You know, I've been thinking. Everything is... just comes together. It's me. I chose this. I chose all this. This rock... this rock has been waiting for me my entire life. It's entire life, ever since it was a bit of meteorite a million, billion years ago. In space. It's been waiting, to come here. Right, right here. I've been moving towards it my entire life. The minute I was born, every breath that I've taken, every action has been leading me to this crack on the out surface
Aron Ralston barely has enough strength to utter these words after several days of being trapped between, quite literally, a rock and a hard place. His solo trek into the canyons and caves of Robbers Roost in Utah was another of his anonymous adventures into the wide open. Nary a mention is made to family and friends as to his plans. 127 HOURS opens in Ralston's apartment as he's packing, rifling through cabinets for the last bits of gear. Forbodingly, his grasp just misses a Swiss Army knife that he eventually gives up for missplaced. We hear his mother's voice on the answering machine. The call goes unreturned.
The young man happily speeds into the desert with windows down and music cranking. He's in his element. That's not to say he doesn't enjoy company; we learn through flashbacks that he is quite a social animal. Early scenes in this movie find him meeting up with two young female hikers who join him for some stunt diving in an underground spring. But we also get a strong sense of his love of solitude, of pushing himself against the Great Outdoors on his own terms.
Into Blue John Canyon he climbs, but that fateful rock will pin his arm to a canyon wall as he descends an especially narrow passage. His efforts to chip away the rock with a multi-purpose pocket tool prove fruitless. Aron will begin to ration his food and water, meanwhile recording his ordeal with a video camera. Each hour and day points in a terrible direction. Ralston is a cheerful guy, after a few days still trying to find rays of optimism even after he's forced to drink his own urine to stay alive. He continues to record his (lack of) progress.
127 HOURS tells a true story with which you're probably familiar. You'll know that Ralston (played by James Franco) will eventually, after the fifth day, sever his arm with a dull knife to break free. Director and co-writer Danny Boyle makes this biography distinguished by examining Ralston's mind and soul, both of which are worn down as the days pass. We see memory fragments of ex-girlfriends and family members, things we would expect to see. As he gets thirstier, he remembers all the soft drink commercials he's ever seen. The memories then work their way into his current locale, as his family is seen on and around a sofa right there in the cave. Their faces are stern, as if they are a jury, sentencing him. Is this his punishment for shutting them out, perhaps for much of his life? He cries out, eventually assigning weighty spiritual and metaphorical significance to the rock.

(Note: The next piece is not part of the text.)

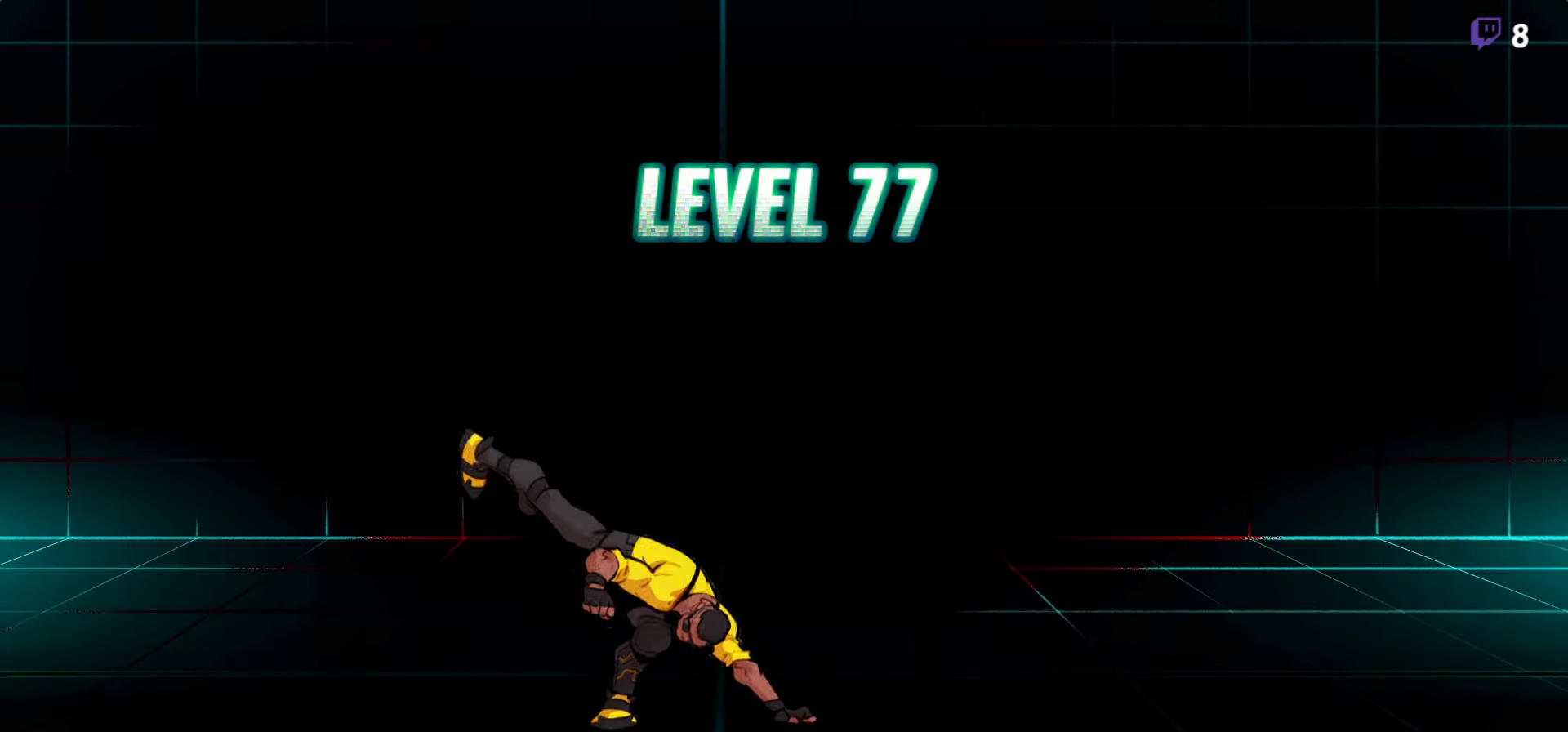
{"buttons": [], "events": [[16, "R1", "up"], [133, "R1", "down"], [233, "R1", "up"]]}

Boyle structures his film like a contemporary fever dream. A peer into the mind of a media saturated individual. Cuts among real memories and those of commercials and YouTube clips. The movie cuts well, nearly seamlessly, with shots seen through Ralston's camcorder screen. As the human body is depleted of nourishment, so goes the discernement of the real and imagined. In a fascinating subtext, perhaps this film argues that many of us are, due to our constant stimulation with media, in this state on a daily basis, even if we aren't literally fighting for our lives. Even though 127 HOURS is a mostly faithful recount of a specific true event, I still wonder what Marshall Mcluhan would've thought of this movie's stylistics.
I also thought about about how Ralston would often retreat to lonely outposts in the desert, in the ocean, on mountains. All alone. Many of us avoid being alone so we don't have to deal with ourselves. We fill every available moment with family and friends to take the focus away. Ostensibly, that's healthy. But never taking a hard look at yourself can rob you of individualism, of self-awareness. How can you love others if you don't love (or at least accept) yourself? For all of Aron's solitude before, it takes a precarious life-or-certain death scenario for him to realize something else -how selfish he's been.
127 HOURS also has Ralston seeing into the future, his yet to be born child calling to him, perhaps propelling him to do the momentarily unthinkable but ultimately liberating. It is a moment I think many can relate to. I certainly can. Franco plays it perfectly. The real Ralston was similiarly impressed. 127 HOURS concludes with a slide show of his further adventures. He left word with his loved ones every time thereafter.
P.S.: The arm severing scene, it must be stated, is quite graphic and lengthy. If you are at all squeamish, squinting and/or averting your eyes is advisable.